The judge determined the plaintiff, a taxpayer rather than a laid-off teacher, did not have legal standing to make the claim. A case can be re-filed.

MINNEAPOLIS — A district judge has dismissed the lawsuit filed by a Minneapolis taxpayer claiming the Minneapolis Public School District's new policy to lay off white teachers before teachers of color is unconstitutional.

Judge Christian Sande ruled that the plaintiff, Deborah Clapp, lacked legal standing to make the claim. Clapp is a taxpayer within the Minneapolis Public School district but not a teacher laid off under the new policy. Judge Sande dismissed the case without prejudice, meaning someone with legal standing could still challenge the policy in court.

The policy was written into the new teachers' contract after striking for three weeks in March. When Minneapolis teachers and the district reached a new contract agreement, they announced protections for teachers of color.

During district-wide layoffs, the new contract says "teachers who are members of underrepresented populations" are "exempted" from the last-hired, first-fired approach. That means a white teacher with more seniority would be laid off instead.
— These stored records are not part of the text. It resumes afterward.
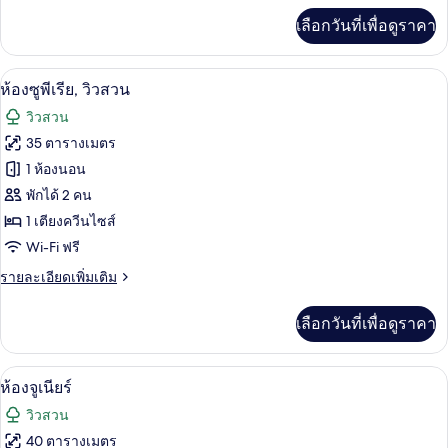
เรีย
เพิ่ม
เลือกวันที่เพื่อดูราคา
เติม
เกี่ยว
กับ
เครื่องนอนระดับพรีเมียม, เตียงพร้อมฟูกเ
เปิด
8
ห้อง
ห้องซูพีเรีย, วิวสวน
ซู
ภาพถ่าย
วิวสวน
พี
ทั้งหมด
เรีย
35 ตารางเมตร
ของ
1 ห้องนอน
ห้อง
พักได้ 2 คน
1 เตียงควีนไซส์
ซู
Wi-Fi ฟรี
พี
ราย
รายละเอียดเพิ่มเติม
เรีย,
ละเอียด
วิว
เพิ่ม
เลือกวันที่เพื่อดูราคา
เติม
สวน
เกี่ยว
กับ
เครื่องนอนระดับพรีเมียม, เตียงพร้อมฟูกเ
เปิด
7
ห้อง
ห้องจูเนียร์
ซู
ภาพถ่าย
วิวสวน
พี
ทั้งหมด
เรีย,
40 ตารางเมตร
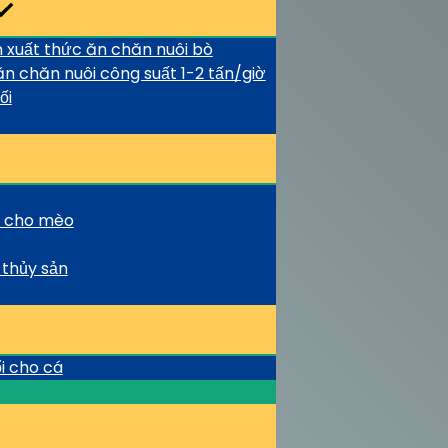
xuất thức ăn chăn nuôi bò
ăn chăn nuôi công suất 1-2 tấn/giờ
ối
h cho mèo
 thủy sản
i cho cá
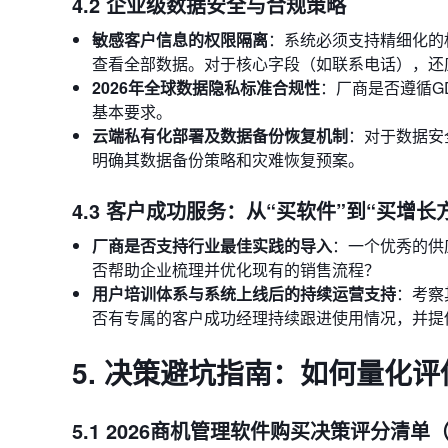
4.2 企业级数据安全与合规策略
敏感客户信息的权限隔离
：系统必须支持精细化的
查看全部数据。对于核心字段（如联系电话），还
2026年全球数据隐私标准合规性
：厂商是否遵循G
基本要求。
云端私有化部署及数据备份恢复机制
：对于数据安
明确其数据备份策略和灾难恢复预案。
4.3 客户成功服务：从“买软件”到“买增长
厂商是否支持行业最佳实践的导入
：一个优秀的供
否帮助企业梳理并优化现有的销售流程？
用户培训体系与系统上线后的持续运营支持
：考察
否有专属的客户成功经理持续跟进使用情况，并提
5. 决策避坑指南：如何量化评
5.1 2026商机管理软件购买决策评分清单（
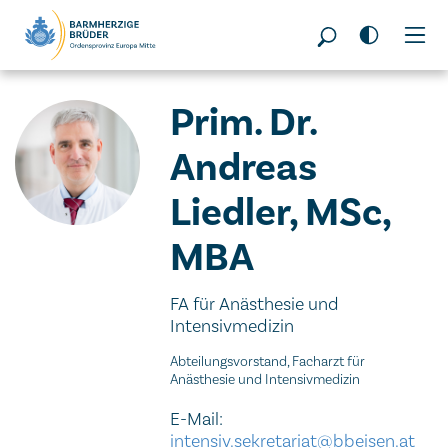
Seitenbereiche:
Prim. Dr.
Andreas
Liedler, MSc,
MBA
FA für Anästhesie und
Intensivmedizin
Abteilungsvorstand, Facharzt für
Anästhesie und Intensivmedizin
E-Mail:
intensiv.sekretariat@bbeisen.at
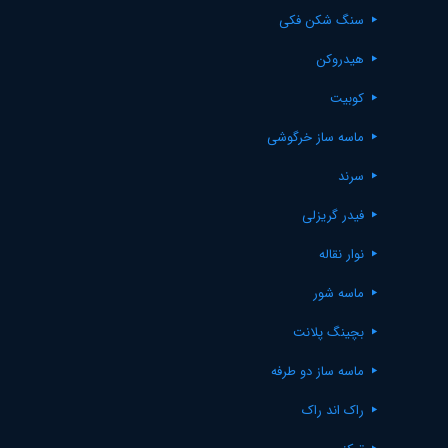
سنگ شکن فکی
هیدروکن
کوبیت
ماسه ساز خرگوشی
سرند
فیدر گریزلی
نوار نقاله
ماسه شور
بچینگ پلانت
ماسه ساز دو طرفه
راک اند راک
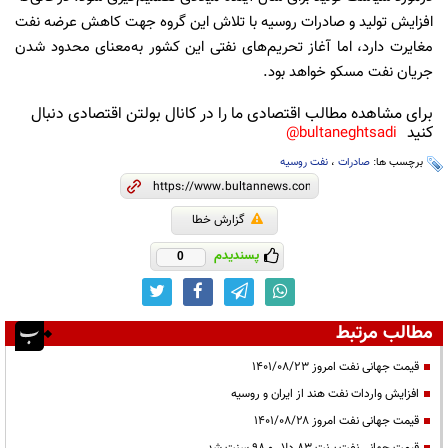
افزایش تولید و صادرات روسیه با تلاش این گروه جهت کاهش عرضه نفت
مغایرت دارد، اما آغاز تحریم‌های نفتی این کشور به‌معنای محدود شدن
جریان نفت مسکو خواهد بود.
برای مشاهده مطالب اقتصادی ما را در کانال بولتن اقتصادی دنبال
کنید
bultaneghtsadi@
برچسب ها:
صادرات
،
نفت روسیه
گزارش خطا
پسندیدم
0
مطالب مرتبط
قیمت جهانی نفت امروز ۱۴۰۱/۰۸/۲۳
افزایش واردات نفت هند از ایران و روسیه
قیمت جهانی نفت امروز ۱۴۰۱/۰۸/۲۸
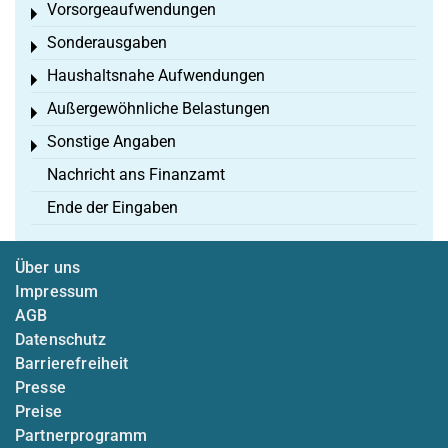
Vorsorgeaufwendungen
Toggle menu
Sonderausgaben
Toggle menu
Haushaltsnahe Aufwendungen
Toggle menu
Außergewöhnliche Belastungen
Toggle menu
Sonstige Angaben
Toggle menu
Nachricht ans Finanzamt
Ende der Eingaben
Über uns
Impressum
AGB
Datenschutz
Barrierefreiheit
Presse
Preise
Partnerprogramm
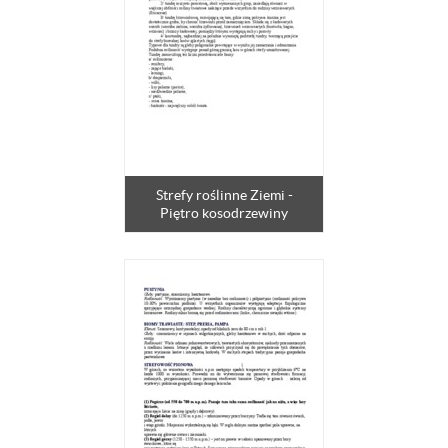
Strefy roślinne Ziemi -
Piętro kosodrzewiny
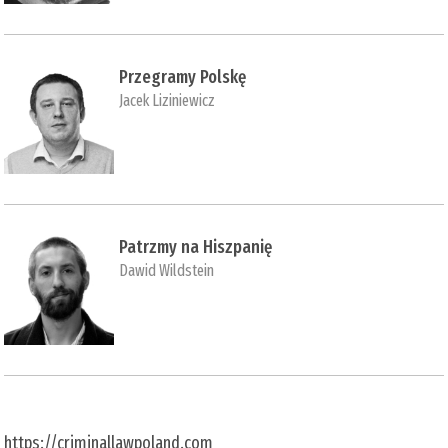
Przegramy Polskę
Jacek Liziniewicz
Patrzmy na Hiszpanię
Dawid Wildstein
https://criminallawpoland.com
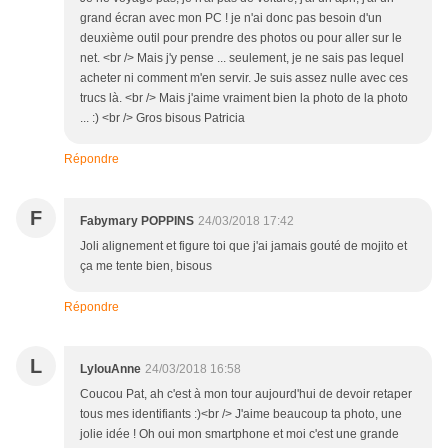
grand écran avec mon PC ! je n'ai donc pas besoin d'un
deuxième outil pour prendre des photos ou pour aller sur le
net. <br /> Mais j'y pense ... seulement, je ne sais pas lequel
acheter ni comment m'en servir. Je suis assez nulle avec ces
trucs là. <br /> Mais j'aime vraiment bien la photo de la photo
... :) <br /> Gros bisous Patricia
Répondre
F
Fabymary POPPINS
24/03/2018 17:42
Joli alignement et figure toi que j'ai jamais gouté de mojito et
ça me tente bien, bisous
Répondre
L
LylouAnne
24/03/2018 16:58
Coucou Pat, ah c'est à mon tour aujourd'hui de devoir retaper
tous mes identifiants :)<br /> J'aime beaucoup ta photo, une
jolie idée ! Oh oui mon smartphone et moi c'est une grande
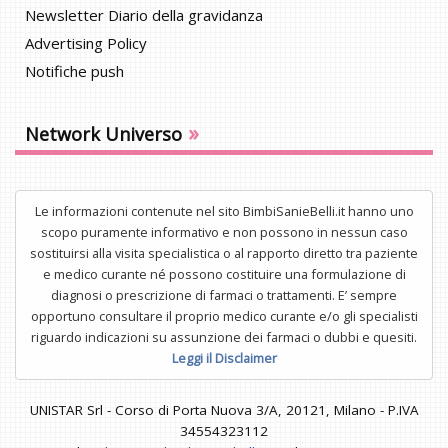
Newsletter Diario della gravidanza
Advertising Policy
Notifiche push
»
Network Universo
Le informazioni contenute nel sito BimbiSanieBelli.it hanno uno
scopo puramente informativo e non possono in nessun caso
sostituirsi alla visita specialistica o al rapporto diretto tra paziente
e medico curante né possono costituire una formulazione di
diagnosi o prescrizione di farmaci o trattamenti. E’ sempre
opportuno consultare il proprio medico curante e/o gli specialisti
riguardo indicazioni su assunzione dei farmaci o dubbi e quesiti.
Leggi il Disclaimer
UNISTAR Srl - Corso di Porta Nuova 3/A, 20121, Milano - P.IVA
34554323112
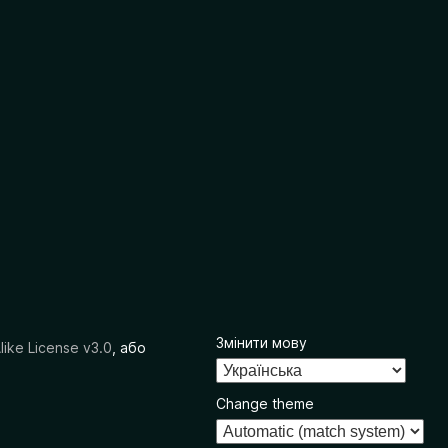
Змінити мову
like License v3.0
, або
Change theme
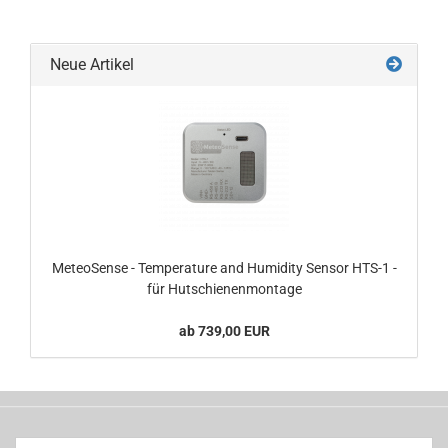
Neue Artikel
MeteoSense - Temperature and Humidity Sensor HTS-1 -
für Hutschienenmontage
ab 739,00 EUR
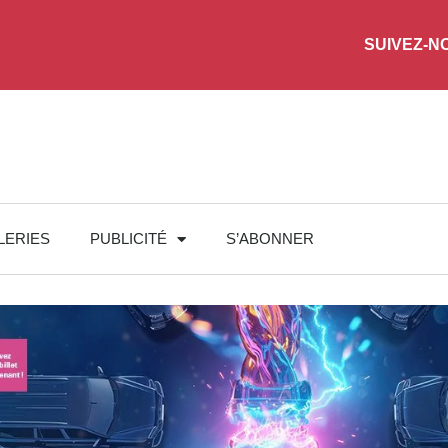
SUIVEZ-N
LERIES
PUBLICITÉ
S’ABONNER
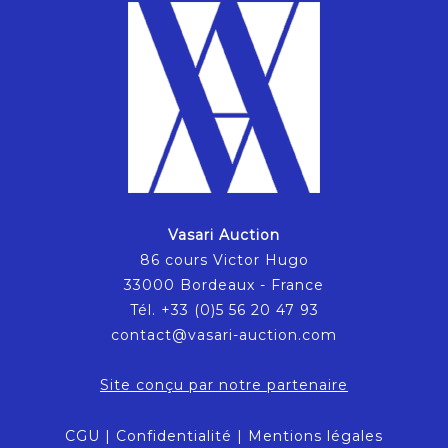
Vasari Auction
86 cours Victor Hugo
33000 Bordeaux - France
Tél. +33 (0)5 56 20 47 93
contact@vasari-auction.com
Site conçu par notre partenaire
CGU
|
Confidentialité
|
Mentions légales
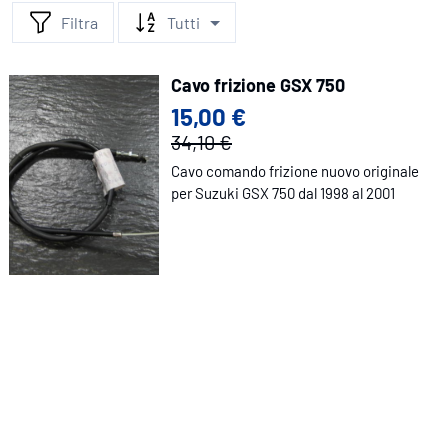
Filtra
Tutti
Cavo frizione GSX 750
15,00 €
34,10 €
Cavo comando frizione nuovo originale
per Suzuki GSX 750 dal 1998 al 2001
Constitutional law and U.S. Supreme Court expert Jill Hasday said the policy likely violates the state's Equal Protection Guarantee - Minnesota's version of the U.S. Constitution's racial discrimination clause in the 14th Amendment, but she predicted this may not be the lawsuit that overturns the policy.

"The court doesn't like policies where race is the only relevant factor," said Hasday, who teaches constitutional law and anti-discrimination law at the University of Minnesota.

Hasday went on to say in August that the lawsuit filed by Clapp and the Washington DC conservative foundation called Judicial Watch might not be the case to overturn the policy.

"It's much less clear whether any ordinary taxpayer in Minneapolis can sue because their injury really isn't distinct," Hasday said. 

That's exactly what Judge Sande determined, writing in his order Monday, "Without perpetrated or imminent illegal discrimination on the basis of race or ethnicity, the case at bar cannot be ripe for determining Clapp's standing as a taxpayer."